Markey Applauds FCC Extension of iCanConnect
Program brings free 21st century communications technologies to low income Americans with combined vision and hearing loss
Washington (May 21, 2015) – Senator Edward J. Markey (D-Mass.) today praised the Federal Communication Commission (FCC) for extending iCanConnect, a pilot program that provides free access to 21st century communication technologies to low-income Americans with significant combined hearing and vision loss. Senator Markey is the House author of the 21st Century Communications and Video Accessibility Act (CVAA) that established the iCanConnect program.
“Today’s decision by the FCC is an important step forward so that all Americans can participate in our increasingly interconnected world,” said Senator Markey, a member of the Commerce, Science and Transportation Committee. “Deaf-blind Americans face unique communications challenges, and iCanConnect ensures that they are able to utilize communications services and equipment fully.

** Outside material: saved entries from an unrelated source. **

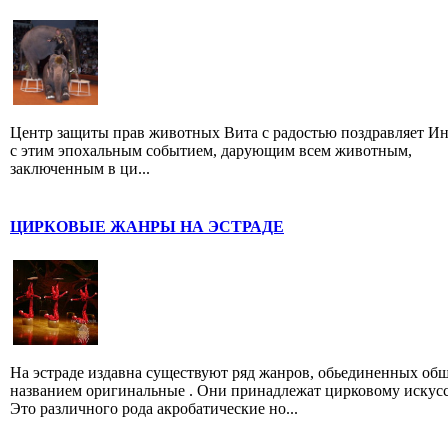
Центр защиты прав животных Вита с радостью поздравляет И
с этим эпохальным событием, дарующим всем животным,
заключенным в ци...
ЦИРКОВЫЕ ЖАНРЫ НА ЭСТРАДЕ
На эстраде издавна существуют ряд жанров, обьединенных об
названием оригинальные . Они принадлежат цирковому искусс
Это различного рода акробатические но...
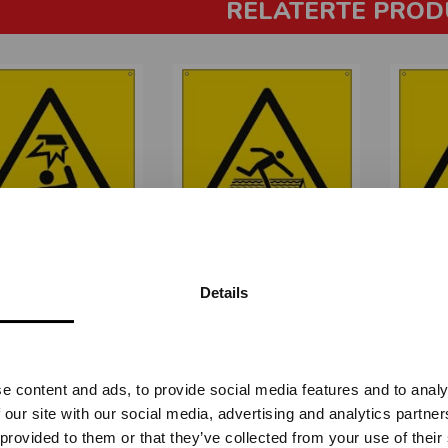
RELATERTE PROD
ANT - GUL PVC
USIKKERT - GUL PVC
OPTI
STA-1910
STA-1911
Details
Vennligst velg portal
Fra
kr 196,25
Fra
kr 196,25
e content and ads, to provide social media features and to analy
BEDRIFT
PRIVAT
 our site with our social media, advertising and analytics partn
ekskl. mva.
inkl. mva.
 provided to them or that they’ve collected from your use of their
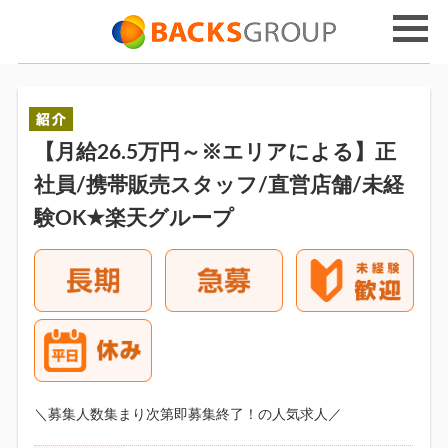
【月給26.5万円～※エリアによる】正
社員/携帯販売スタッフ/直営店舗/未経
験OK★楽天グループ
＼募集人数集まり次第即募集終了！の人気求人／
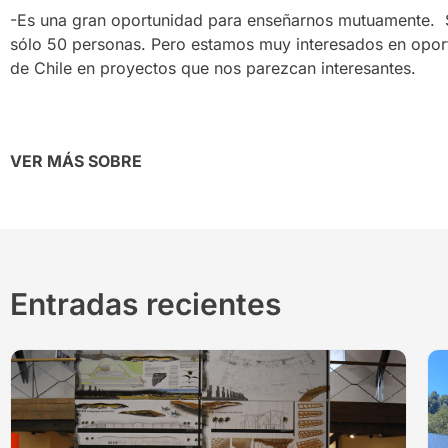
-Es una gran oportunidad para enseñarnos mutuamente. 
sólo 50 personas. Pero estamos muy interesados en oport
de Chile en proyectos que nos parezcan interesantes.
VER MÁS SOBRE
Entradas recientes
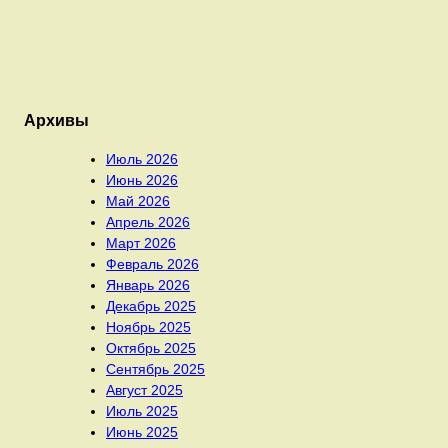
Архивы
Июль 2026
Июнь 2026
Май 2026
Апрель 2026
Март 2026
Февраль 2026
Январь 2026
Декабрь 2025
Ноябрь 2025
Октябрь 2025
Сентябрь 2025
Август 2025
Июль 2025
Июнь 2025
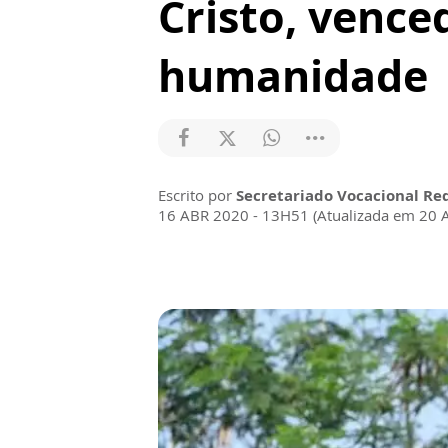
Cristo, vence
humanidade
Escrito por
Secretariado Vocacional Re
16 ABR 2020 - 13H51 (Atualizada em 20 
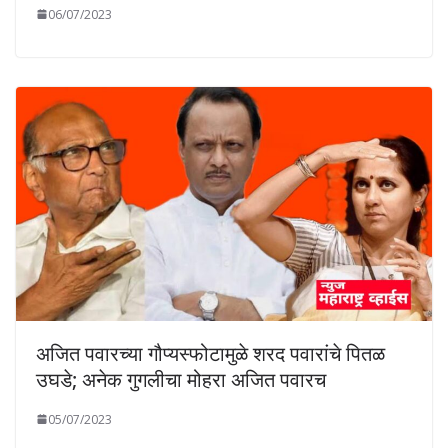
06/07/2023
अजित पवारच्या गौप्यस्फोटामुळे शरद पवारांचे पितळ
उघडे; अनेक गुगलीचा मोहरा अजित पवारच
05/07/2023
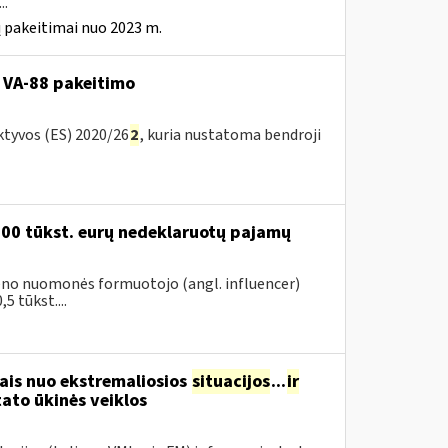
..
 pakeitimai nuo 2023 m.
 VA-88 pakeitimo
ktyvos (ES) 2020/26
2
, kuria nustatoma bendroji
200 tūkst. eurų nedeklaruotų pajamų
vieno nuomonės formuotojo (angl. influencer)
5 tūkst....
ais nuo ekstremaliosios
situacijos
...
ir
ato ūkinės veiklos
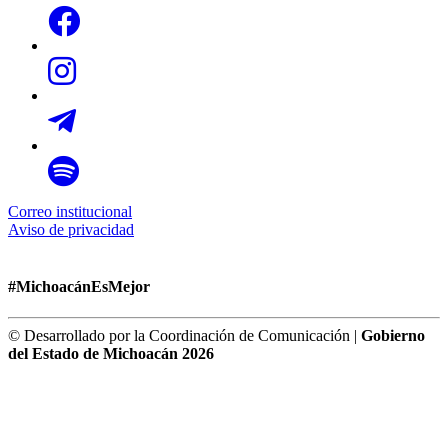
Correo institucional
Aviso de privacidad
#MichoacánEsMejor
© Desarrollado por la Coordinación de Comunicación |
Gobierno
del Estado de Michoacán 2026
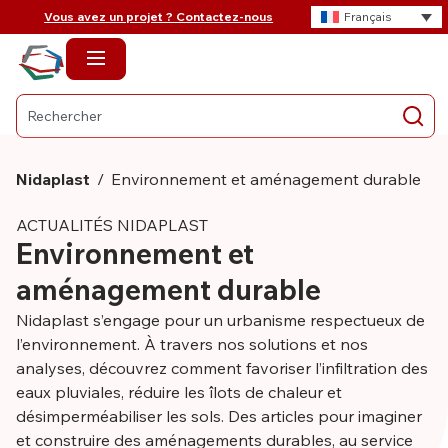
Vous avez un projet ? Contactez-nous
Français
Nidaplast
/
Environnement et aménagement durable
ACTUALITÉS NIDAPLAST
Environnement et
aménagement durable
Nidaplast s’engage pour un urbanisme respectueux de
l’environnement. À travers nos solutions et nos
analyses, découvrez comment favoriser l’infiltration des
eaux pluviales, réduire les îlots de chaleur et
désimperméabiliser les sols. Des articles pour imaginer
et construire des aménagements durables, au service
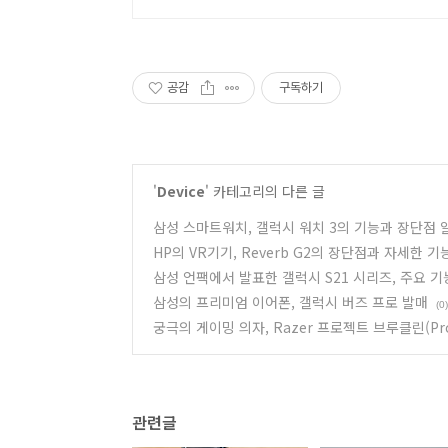
공감
구독하기
'
Device
' 카테고리의 다른 글
삼성 스마트워치, 갤럭시 워치 3의 기능과 장단점
HP의 VR기기, Reverb G2의 장단점과 자세한 기
삼성 언팩에서 발표한 갤럭시 S21 시리즈, 주요 기
삼성의 프리미엄 이어폰, 갤럭시 버즈 프로 발매
(0)
궁극의 게이밍 의자, Razer 프로젝트 브루클린(Proje
관련글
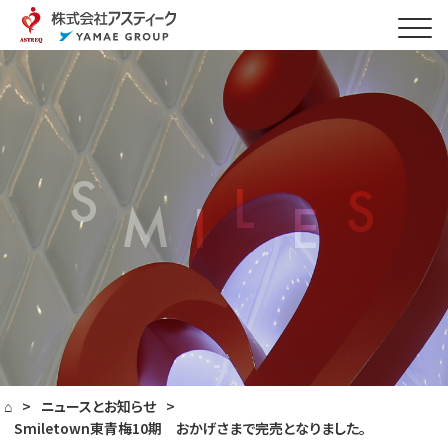
⌂
>
ニュースとお知らせ
>
Smiletown東青梅10期 おかげさまで完売となりました。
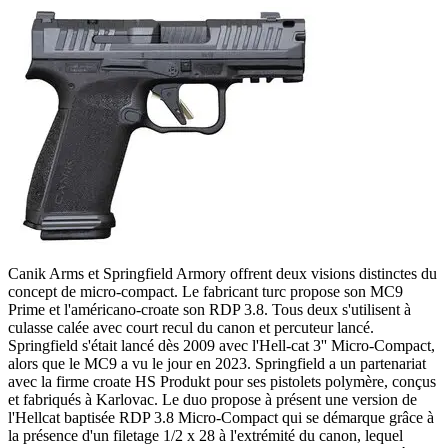
Canik Arms et Springfield Armory offrent deux visions distinctes du
concept de micro-compact. Le fabricant turc propose son MC9
Prime et l'américano-croate son RDP 3.8. Tous deux s'utilisent à
culasse calée avec court recul du canon et percuteur lancé.
Springfield s'était lancé dès 2009 avec l'Hell-cat 3'' Micro-Compact,
alors que le MC9 a vu le jour en 2023. Springfield a un partenariat
avec la firme croate HS Produkt pour ses pistolets polymère, conçus
et fabriqués à Karlovac. Le duo propose à présent une version de
l'Hellcat baptisée RDP 3.8 Micro-Compact qui se démarque grâce à
la présence d'un filetage 1/2 x 28 à l'extrémité du canon, lequel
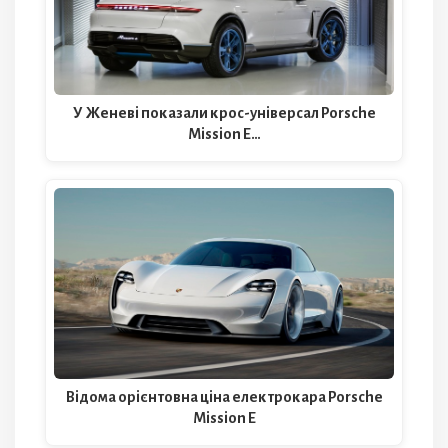
У Женеві показали крос-універсал Porsche
Mission E…
Відома орієнтовна ціна електрокара Porsche
Mission E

I look forward to working with the FCC to make iCanConnect permanent so that all Americans can access the opportunities that come from 21st century communications technologies.”
iCanConnect ensures access to tools such as specialized keyboards and computer monitors, braille devices, phones with amplified speakers and software that enables screen readers and braille displays.
Passed in 2010, the CVAA mandates accessibility of devices and services for the 54 million Americans with disabilities and enabled the use of a wide range of devices and services needed in the digital era, including smart phones for accessing the Internet, closed captioning for online video, audio descriptions of television programming, audible emergency alerts and other technologies.